“We have a resident here, he’s been here a few years now and he’d been living in a boarding house for a long time. He didn’t have his own room, or bathroom. When he first came here and when saw his room, with its own bathroom, he started crying.
“He had stopped talking when living in that boarding house and went through a dark and difficult time. When he came here he didn’t speak, he didn’t write, he didn’t do a lot of things. Within six months he was writing us letters, writing us stories. We got him one of those mindfulness colouring books and now he does pictures for everyone. He’s much more social, goes on outings and helps to run some of the activities, too.”
Kristen Grainger has worked in aged care for 20 years.

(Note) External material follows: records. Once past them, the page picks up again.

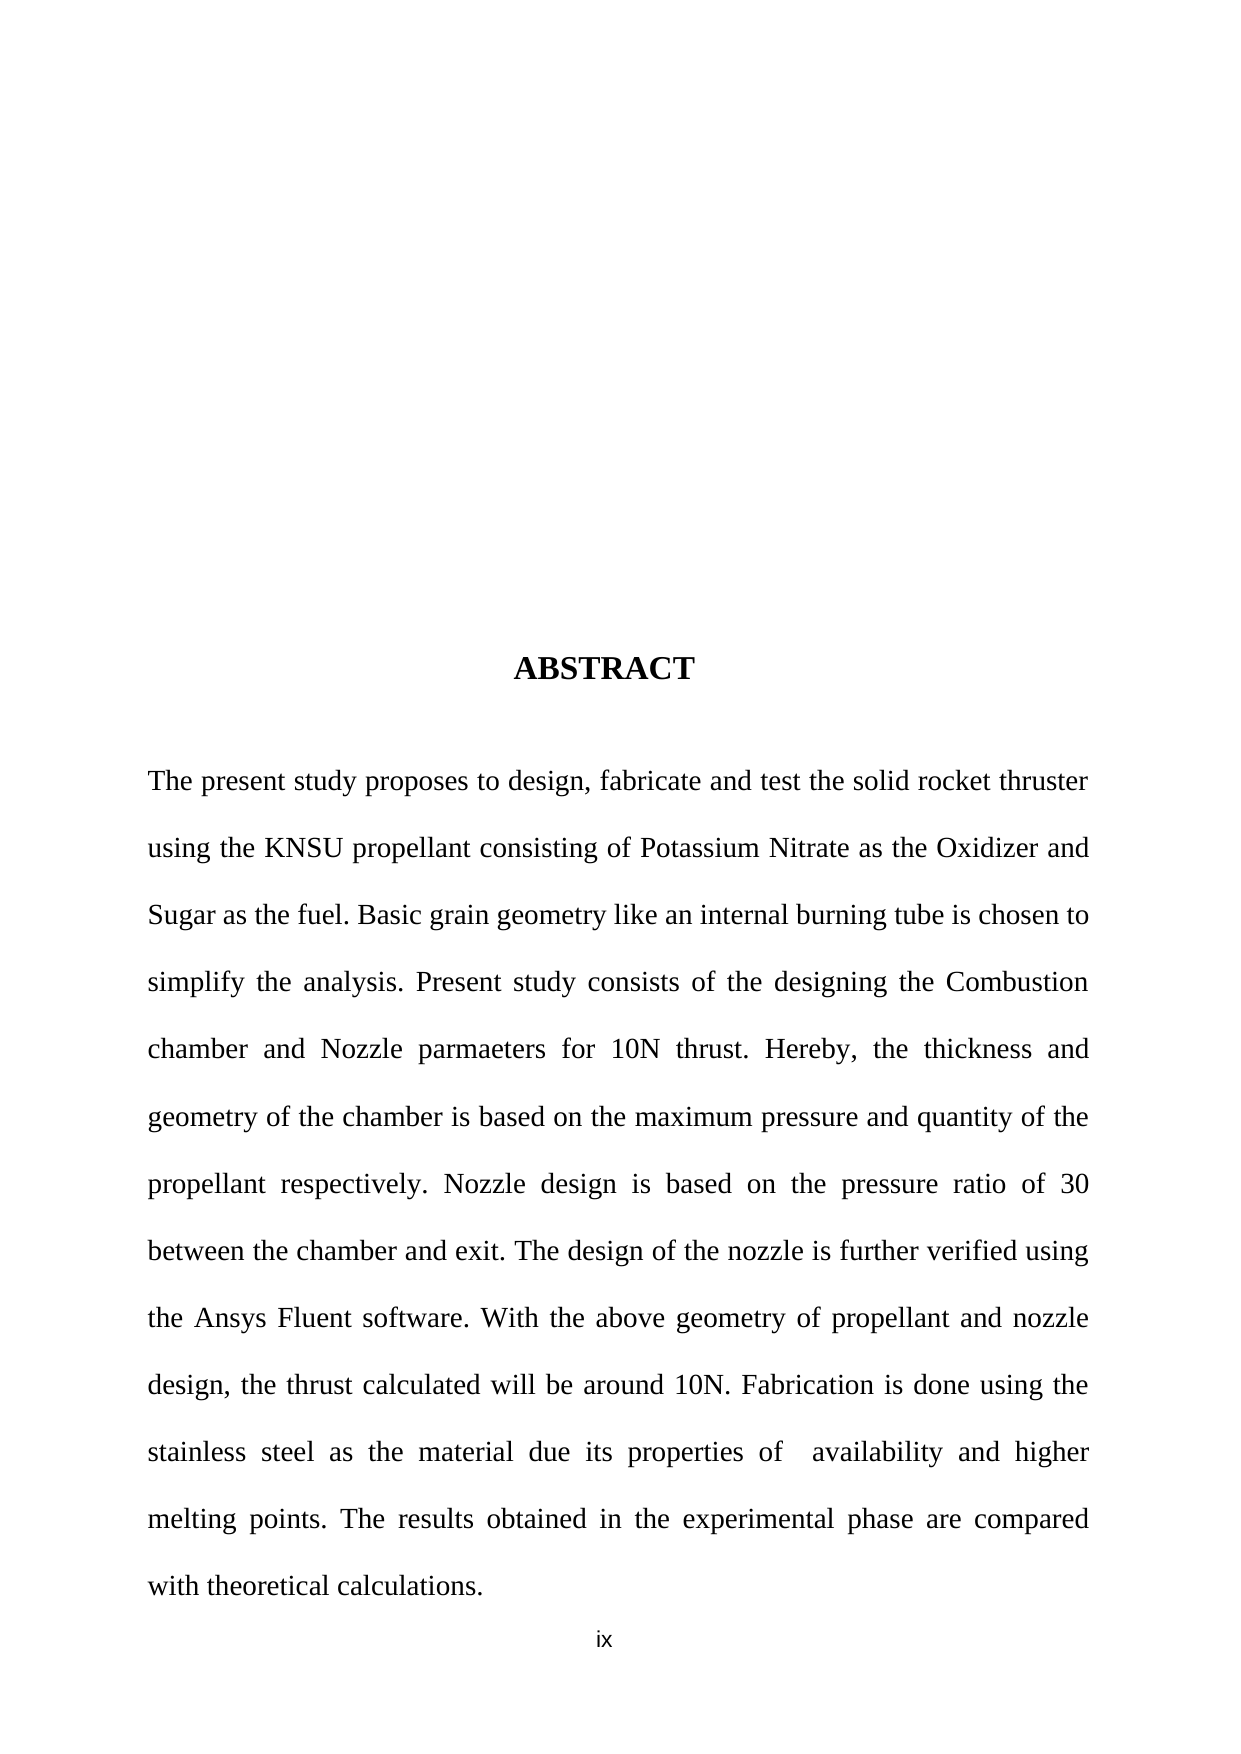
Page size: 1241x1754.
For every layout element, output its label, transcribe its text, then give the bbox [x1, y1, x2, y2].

text The present study proposes to design, fabricate and test the solid rocket thruster using the KNSU propellant consisting of Potassium Nitrate as the Oxidizer and Sugar as the fuel. Basic grain geometry like an internal burning tube is chosen to simplify the analysis. Present study consists of the designing the Combustion chamber and Nozzle parmaeters for 10N thrust. Hereby, the thickness and geometry of the chamber is based on the maximum pressure and quantity of the propellant respectively. Nozzle design is based on the pressure ratio of 30 between the chamber and exit. The design of the nozzle is further verified using the Ansys Fluent software. With the above geometry of propellant and nozzle design, the thrust calculated will be around 10N. Fabrication is done using the stainless steel as the material due its properties of availability and higher melting points. The results obtained in the experimental phase are compared with theoretical calculations. [147, 763, 1090, 1602]
text ABSTRACT [118, 648, 1090, 687]
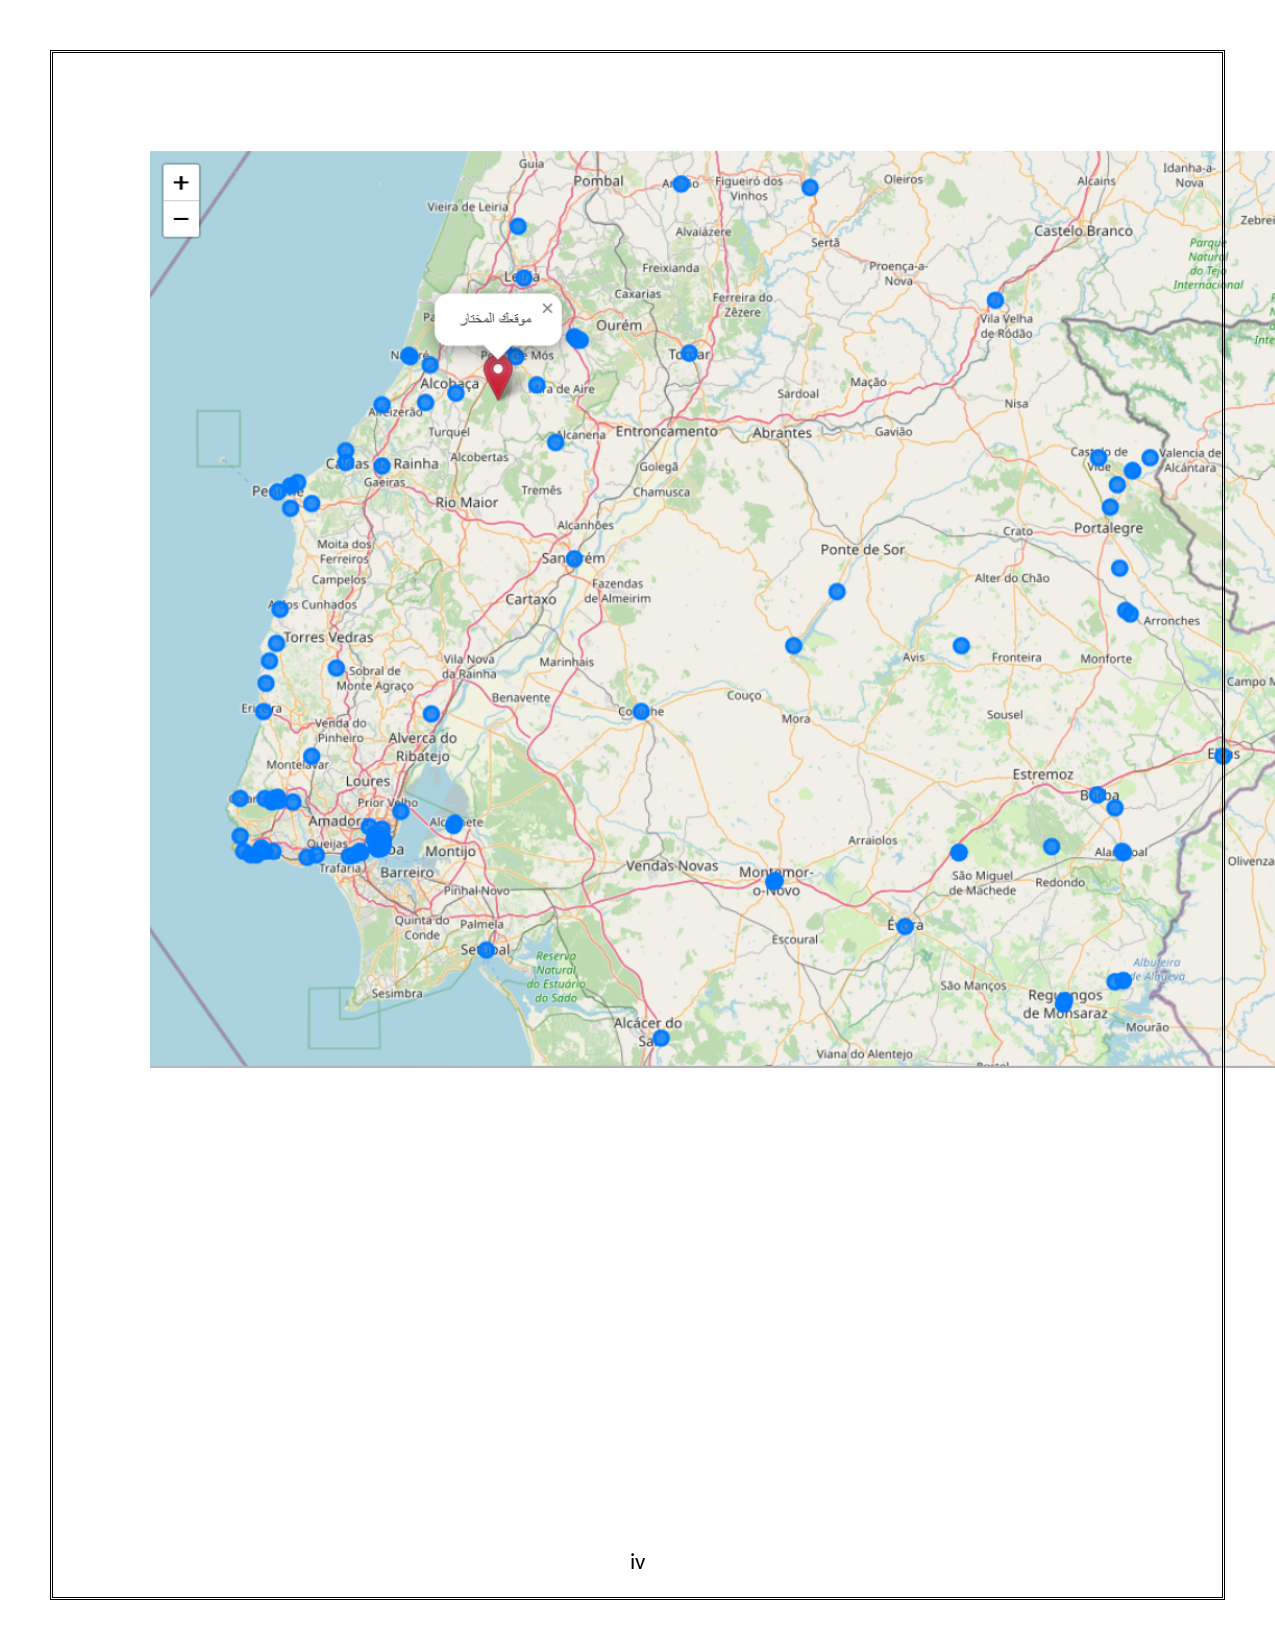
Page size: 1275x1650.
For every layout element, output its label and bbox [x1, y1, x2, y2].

For the past 12 years she’s worked at Catholic Healthcare’s Charles O’Neill Hostel in the New South Wales coastal city of Newcastle.
She has been the residential manager for the past 10 years and has overseen the establishment of the “A Safe Place to Call Home” program, which creates a safe residential environment for people with mental health conditions that also require residential care.
Top Comments
Blessings to you Kristen and all your staff.
You are amazing people - thankyou for the work you are doing xx
What an inspiration you and your team are, Kristen .... I only wish there were more programs like this around the country ... since they closed down Sydney's main psychiatric units and the government sold off the land, those who were previously cared for in this type of facility were tossed out into boarding houses where they often lived in squalor and were not supervised taking their own medications. My late aunty who suffered with schizophrenia most of her life, was forced to take this path and had to jump in front of a train and lose both her arms (because the voices told her to) before she was taken into care where she fortunately lived the last few years of her life safe and content. She even found love. I am to understand that so many people like my late aunty, who should have been in psychiatric care, were placed in boarding houses where they ceased taking their much needed medication and ended up committing a criminal misdemeanour and found themselves in prison, rather than the psychiatric care that should have been theirs. Sadly, for some, this was a safer alternative than the street.